Это был уже третий год, как мой путь неизбежно заканчивался городом на краю американского запада и, шире – на краю западного мира. Нью‑Йорк не годится – я пересяду на самолет дальше, в последний город. Говорят, лучше города на Западе нет, а почему бы не начинать сразу с лучшего, коль скоро лучшую землю – родную, русскую, русским родным языком залитую, – оставил из‑за зависти и обиды. Перед глазами еще стоит взвесь и хребет великой столицы, но я сажусь в Сан‑Диего, скольжу над городской верхушкой (аэропорт тут прямо в сердце города, самолеты вонзаются в него почти вертикально, мы дивимся, глядя в иллюминаторы, как грибами разрастаются японские небоскребы, тюрьмы, верфи), мимо собственного дома, – мне повезло иметь собственную крохотную хижину в самом подбрюшье тихом‑сладком, где припасена свечка к моему возвращению, – и повезло иметь единственную попутчицу, сверхсилу одну‑единственную, единственный талант.

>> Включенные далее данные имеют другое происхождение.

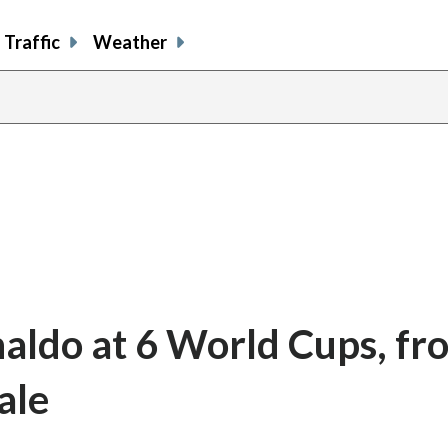
Traffic
Weather
naldo at 6 World Cups, fr
ale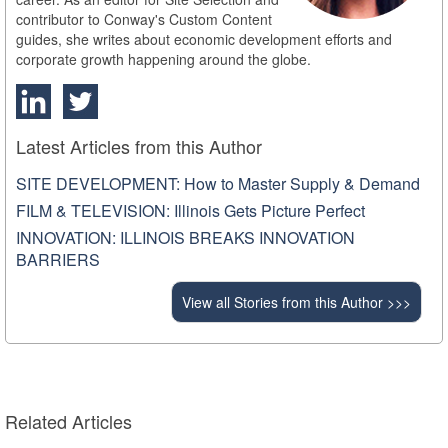
contributor to Conway's Custom Content
guides, she writes about economic development efforts and
corporate growth happening around the globe.
Latest Articles from this Author
SITE DEVELOPMENT: How to Master Supply & Demand
FILM & TELEVISION: Illinois Gets Picture Perfect
INNOVATION: ILLINOIS BREAKS INNOVATION
BARRIERS
View all Stories from this Author >>>
Related Articles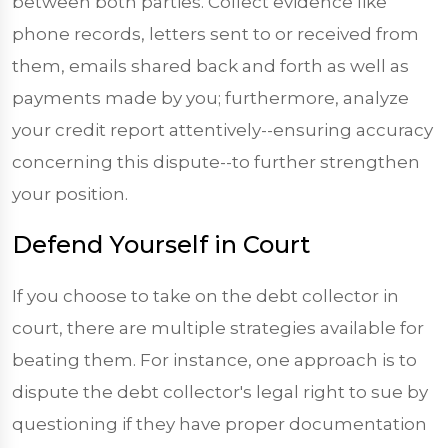
between both parties. Collect evidence like
phone records, letters sent to or received from
them, emails shared back and forth as well as
payments made by you; furthermore, analyze
your credit report attentively--ensuring accuracy
concerning this dispute--to further strengthen
your position.
Defend Yourself in Court
If you choose to take on the debt collector in
court, there are multiple strategies available for
beating them. For instance, one approach is to
dispute the debt collector's legal right to sue by
questioning if they have proper documentation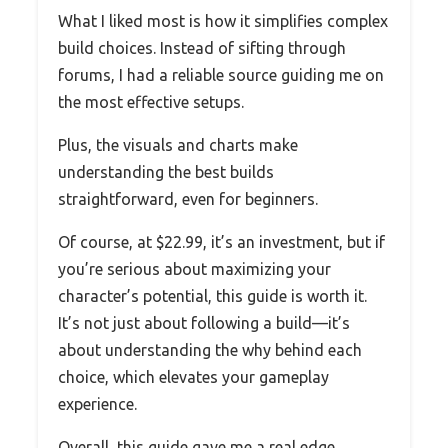
What I liked most is how it simplifies complex
build choices. Instead of sifting through
forums, I had a reliable source guiding me on
the most effective setups.
Plus, the visuals and charts make
understanding the best builds
straightforward, even for beginners.
Of course, at $22.99, it’s an investment, but if
you’re serious about maximizing your
character’s potential, this guide is worth it.
It’s not just about following a build—it’s
about understanding the why behind each
choice, which elevates your gameplay
experience.
Overall, this guide gave me a real edge,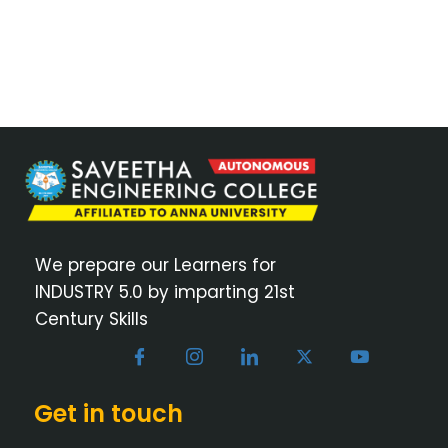
We prepare our Learners for
INDUSTRY 5.0 by imparting 21st
Century Skills
Get in touch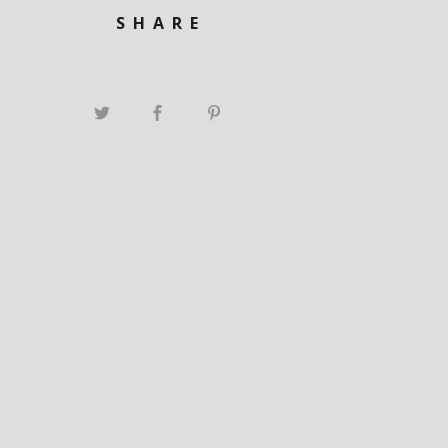
SHARE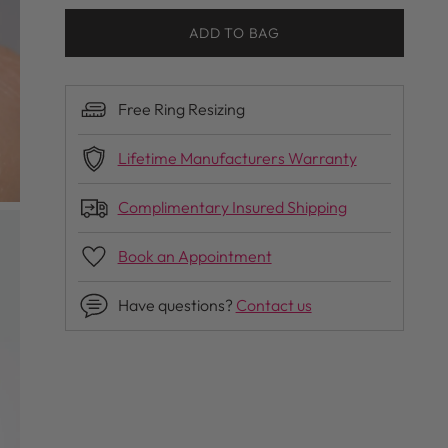
ADD TO BAG
Free Ring Resizing
Lifetime Manufacturers Warranty
Complimentary Insured Shipping
Book an Appointment
Have questions?
Contact us
Adding
product
to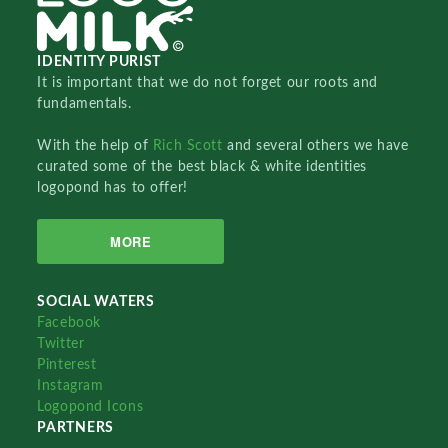
IDENTITY PURIST
It is important that we do not forget our roots and
fundamentals.
With the help of
Rich Scott
and several others we have
curated some of the best black & white identities
logopond has to offer!
MORE
SOCIAL WATERS
Facebook
Twitter
Pinterest
Instagram
Logopond Icons
PARTNERS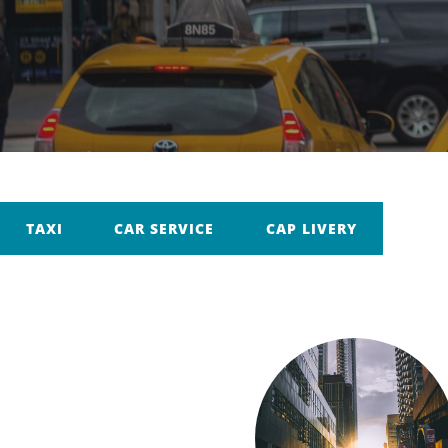
TAXI
CAR SERVICE
CAP LIVERY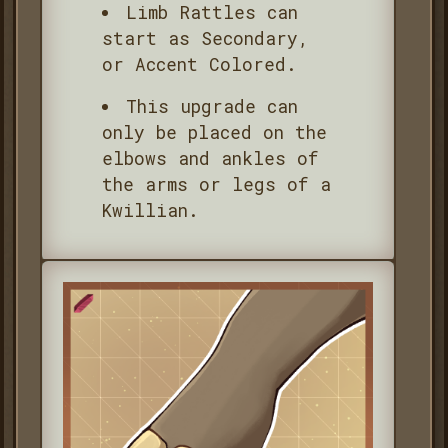
Limb Rattles can
start as Secondary,
or Accent Colored.
This upgrade can
only be placed on the
elbows and ankles of
the arms or legs of a
Kwillian.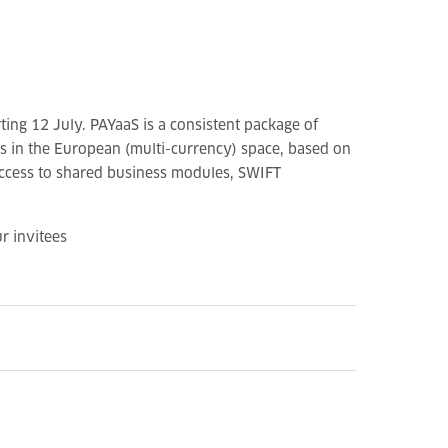
ting 12 July. PAYaaS is a consistent package of
ks in the European (multi-currency) space, based on
 access to shared business modules, SWIFT
r invitees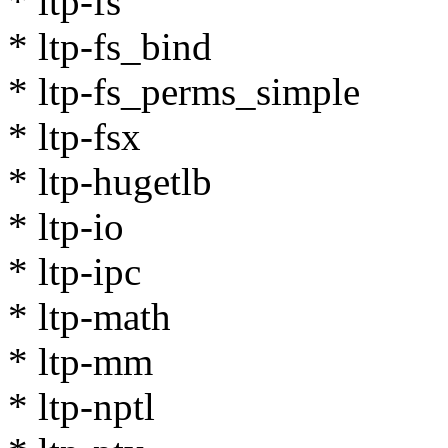
* ltp-fs
* ltp-fs_bind
* ltp-fs_perms_simple
* ltp-fsx
* ltp-hugetlb
* ltp-io
* ltp-ipc
* ltp-math
* ltp-mm
* ltp-nptl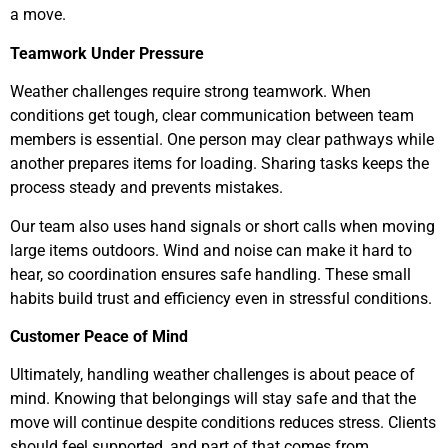
a move.
Teamwork Under Pressure
Weather challenges require strong teamwork. When
conditions get tough, clear communication between team
members is essential. One person may clear pathways while
another prepares items for loading. Sharing tasks keeps the
process steady and prevents mistakes.
Our team also uses hand signals or short calls when moving
large items outdoors. Wind and noise can make it hard to
hear, so coordination ensures safe handling. These small
habits build trust and efficiency even in stressful conditions.
Customer Peace of Mind
Ultimately, handling weather challenges is about peace of
mind. Knowing that belongings will stay safe and that the
move will continue despite conditions reduces stress. Clients
should feel supported, and part of that comes from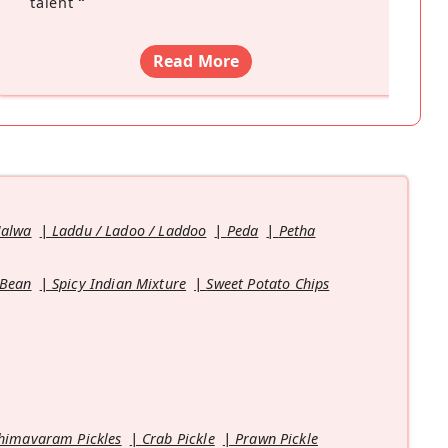
talent
”
Read More
Halwa
Laddu / Ladoo / Laddoo
Peda
Petha
 Bean
Spicy Indian Mixture
Sweet Potato Chips
himavaram Pickles
Crab Pickle
Prawn Pickle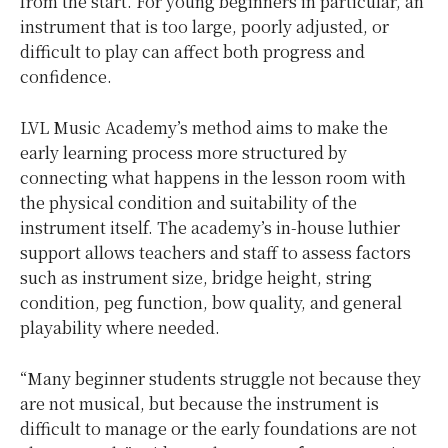
from the start. For young beginners in particular, an
instrument that is too large, poorly adjusted, or
difficult to play can affect both progress and
confidence.
LVL Music Academy’s method aims to make the
early learning process more structured by
connecting what happens in the lesson room with
the physical condition and suitability of the
instrument itself. The academy’s in-house luthier
support allows teachers and staff to assess factors
such as instrument size, bridge height, string
condition, peg function, bow quality, and general
playability where needed.
“Many beginner students struggle not because they
are not musical, but because the instrument is
difficult to manage or the early foundations are not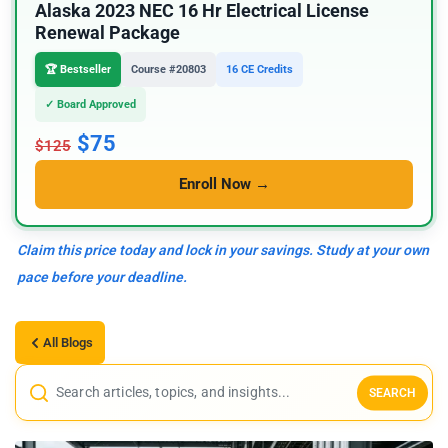
Alaska 2023 NEC 16 Hr Electrical License
Renewal Package
🏆 Bestseller
Course #20803
16 CE Credits
✓ Board Approved
$75
$125
Enroll Now →
Claim this price today and lock in your savings. Study at your own
pace before your deadline.
All Blogs
SEARCH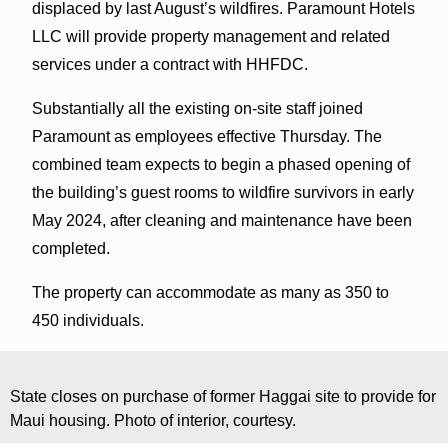
displaced by last August’s wildfires. Paramount Hotels
LLC will provide property management and related
services under a contract with HHFDC.
Substantially all the existing on-site staff joined
Paramount as employees effective Thursday. The
combined team expects to begin a phased opening of
the building’s guest rooms to wildfire survivors in early
May 2024, after cleaning and maintenance have been
completed.
The property can accommodate as many as 350 to
450 individuals.
State closes on purchase of former Haggai site to provide for
Maui housing. Photo of interior, courtesy.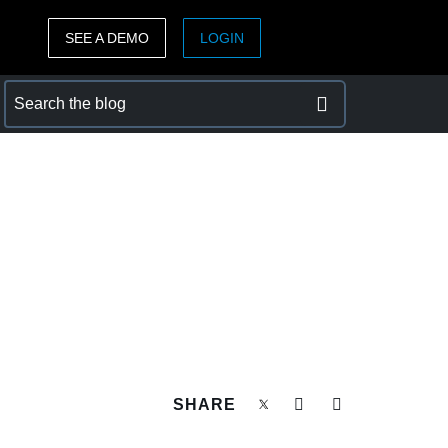
SEE A DEMO
LOGIN
ASIA PACIFIC
sh)
Australia (English)
India (English)
日本（日本語)
Singapore (English)
SHARE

Из шести создана молекула, которая после весны, после этой посадки, никогда снова не соберется, словно путь в превращение через время закроется для нее. Итак, Сан‑Диего.
Вечное лето, последний огромный пирс, входящий в Тихий океан в жалкой попытке длить хоть чуточку царство. Дальше, за безбрежным Тихим, колышущимся в забытьи, уже Восток с его непонятной, отдаленной причудливостью, – отдельная жизнь уйдет, чтоб прожить его, – а я здесь, на западе, у самого края материального, накануне царства Предчувствия. Удочки рыбаков на самом длинном пирсе побережья заброшены, я меж ними стою без улова, бриз сушит кожу, выветривает сиреневые круги из‑под глаз, унимает нервный тик жителя мегаполисов, и я проповедую, и никто не слышит. О, как сладко! И сладкое тепло ласкает, успокаивает проповедника во мне: ты дома, ты перед землей, что не даст урожая, ты вправе передохнуть, отдохни, никто не услышит.